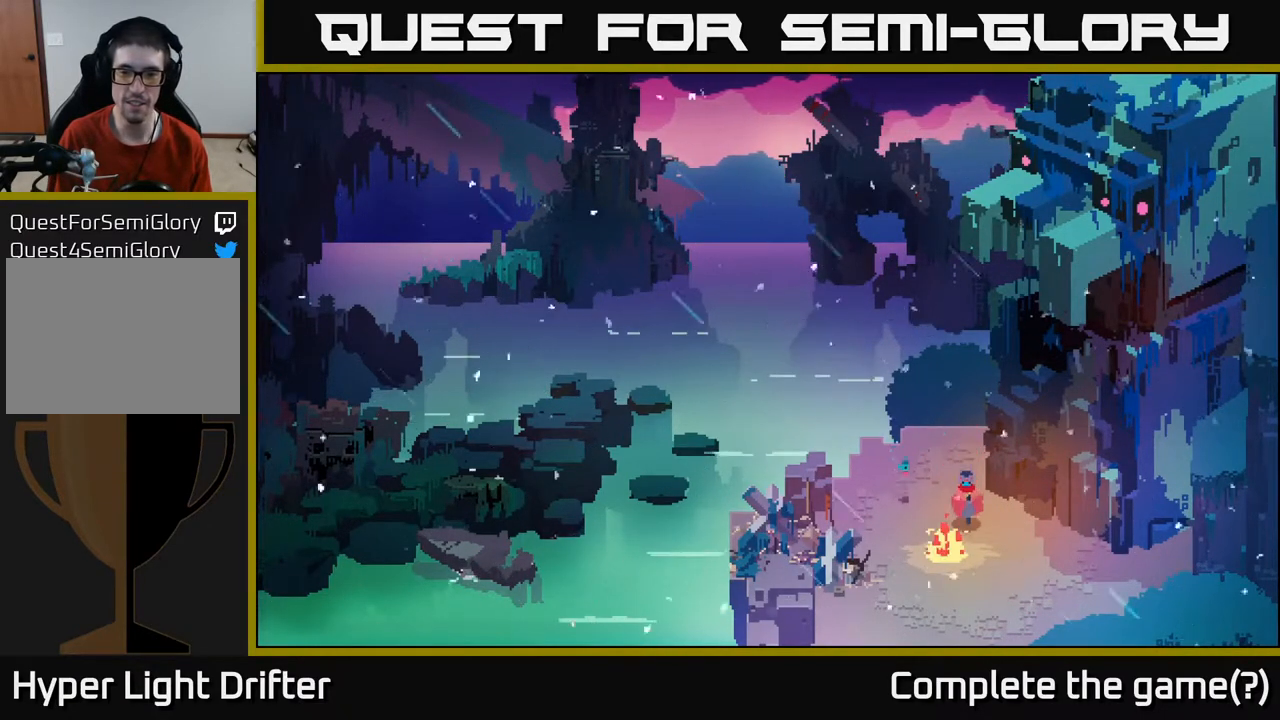
{"buttons": [], "left_stick": "center", "right_stick": "center", "events": [[133, "left_stick", "center"]]}
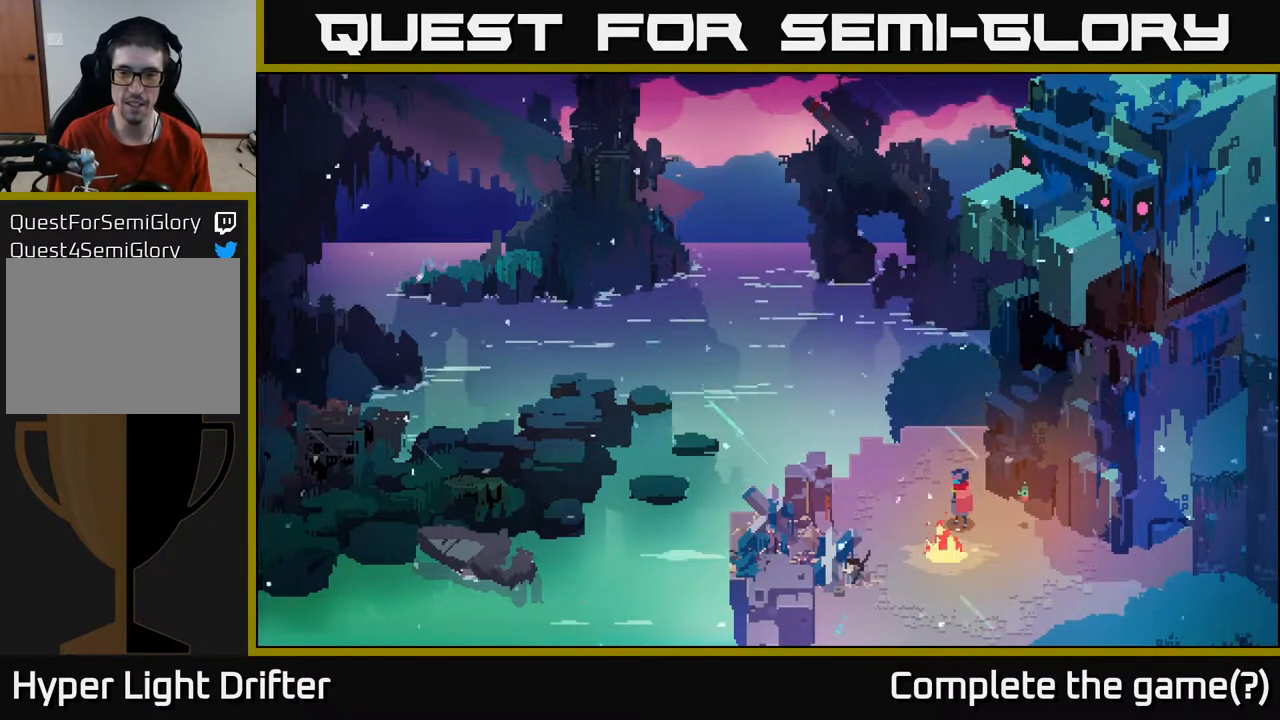
{"buttons": [], "left_stick": "center", "right_stick": "center", "events": [[183, "DPAD_DOWN", "down"], [250, "DPAD_DOWN", "up"]]}
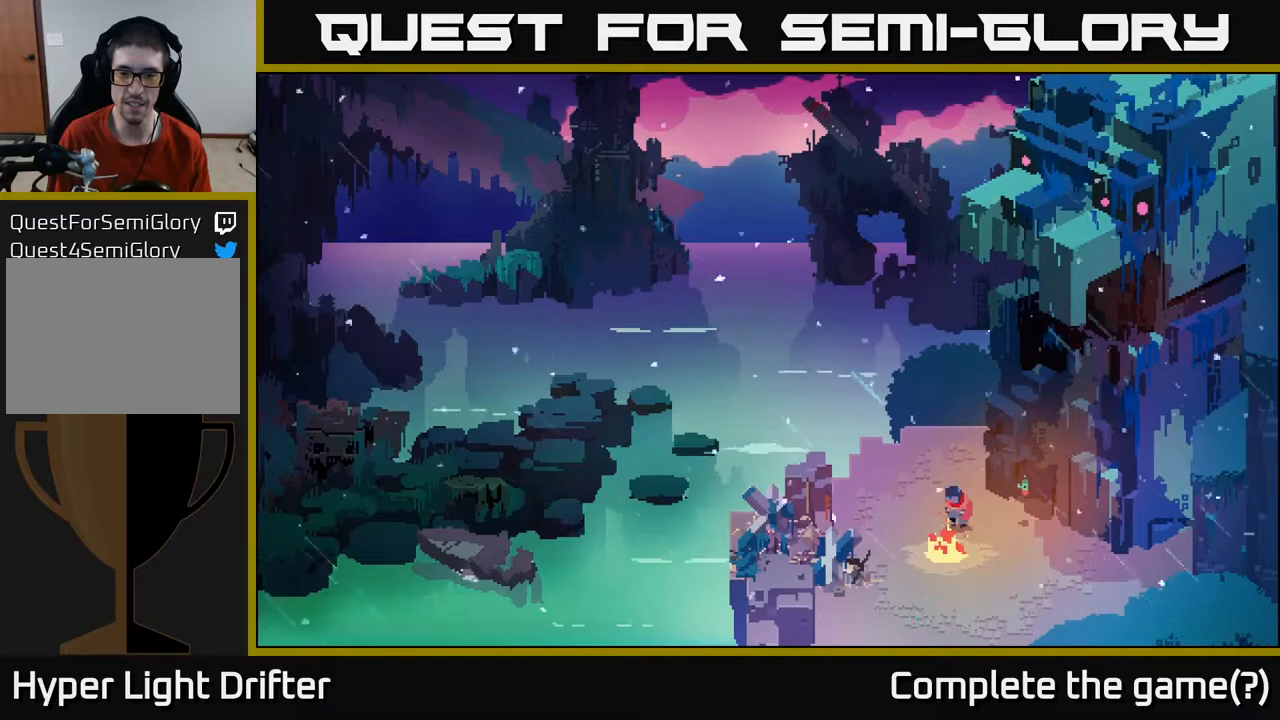
{"buttons": [], "left_stick": "center", "right_stick": "center", "events": []}
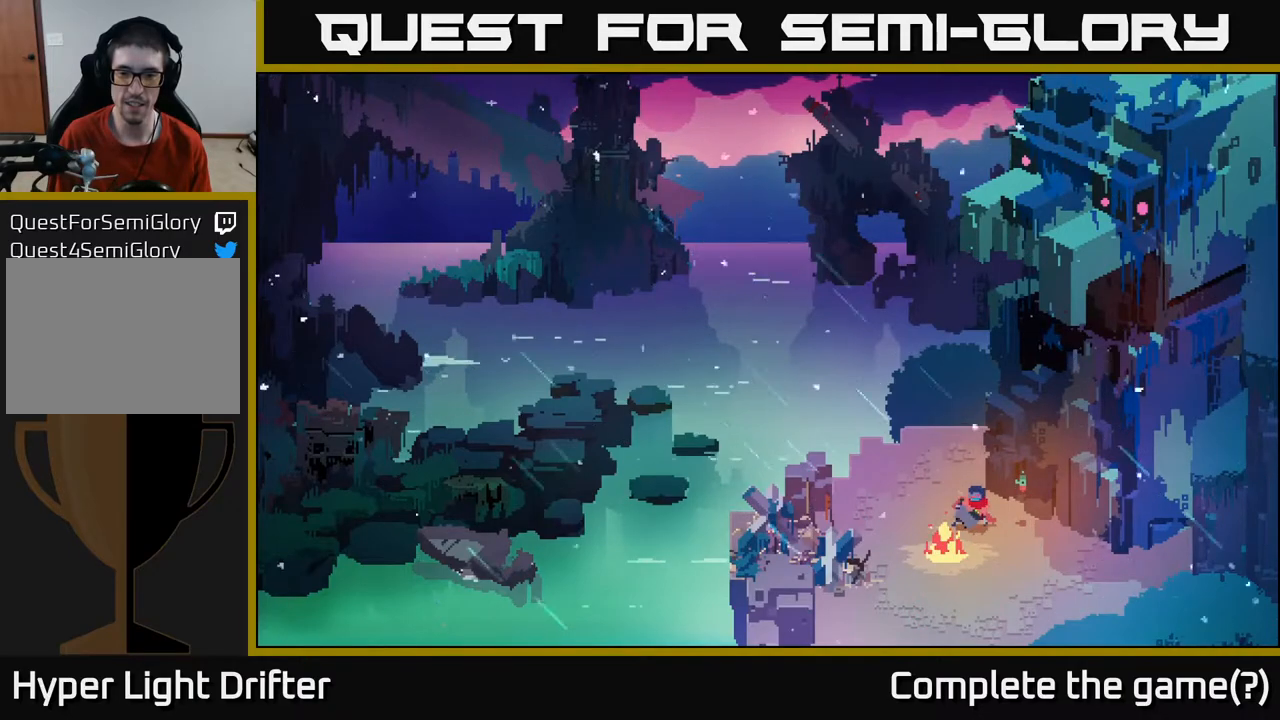
{"buttons": [], "left_stick": "center", "right_stick": "center", "events": []}
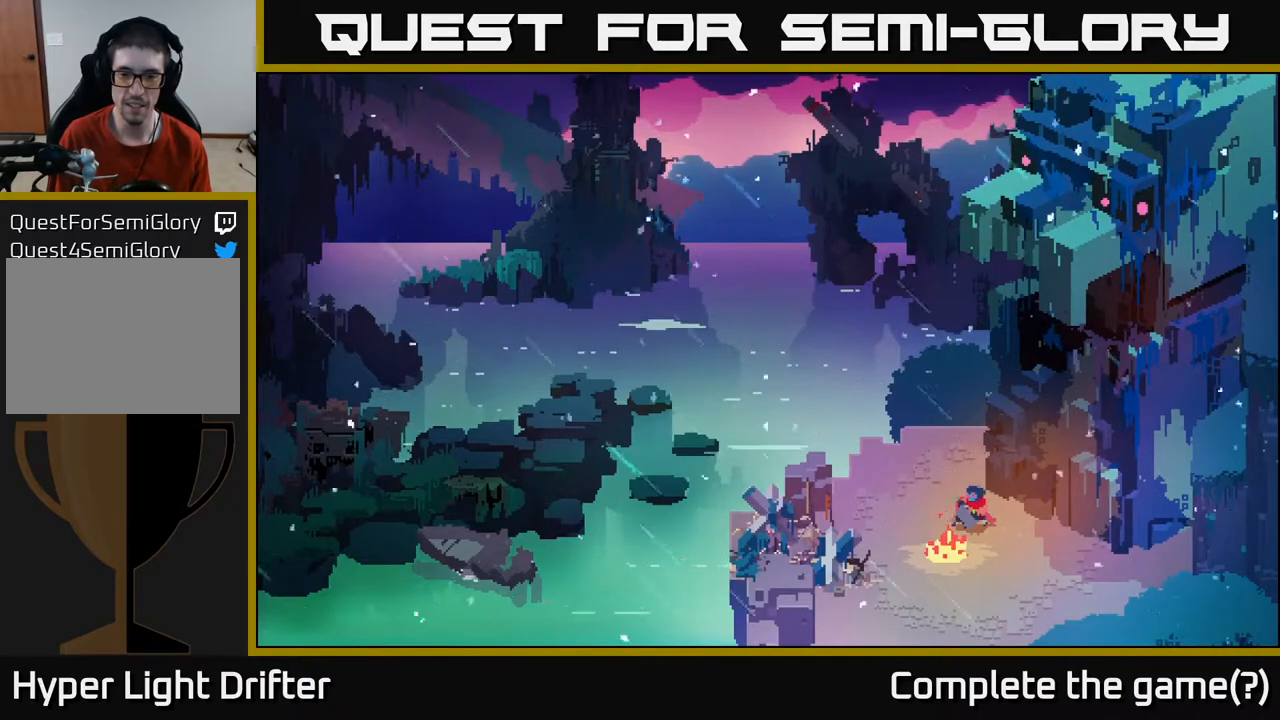
{"buttons": ["DPAD_DOWN"], "left_stick": "center", "right_stick": "center", "events": [[500, "DPAD_DOWN", "down"]]}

══════════

__WHAT THE EXERCISE ASKS__. The material above must be set down word for word, with no picture carried over.

__OUTPUT OF THE EXERCISE__.
{"buttons": [], "left_stick": "center", "right_stick": "center", "events": [[133, "left_stick", "center"]]}
{"buttons": [], "left_stick": "center", "right_stick": "center", "events": [[183, "DPAD_DOWN", "down"], [250, "DPAD_DOWN", "up"]]}
{"buttons": [], "left_stick": "center", "right_stick": "center", "events": []}
{"buttons": [], "left_stick": "center", "right_stick": "center", "events": []}
{"buttons": ["DPAD_DOWN"], "left_stick": "center", "right_stick": "center", "events": [[500, "DPAD_DOWN", "down"]]}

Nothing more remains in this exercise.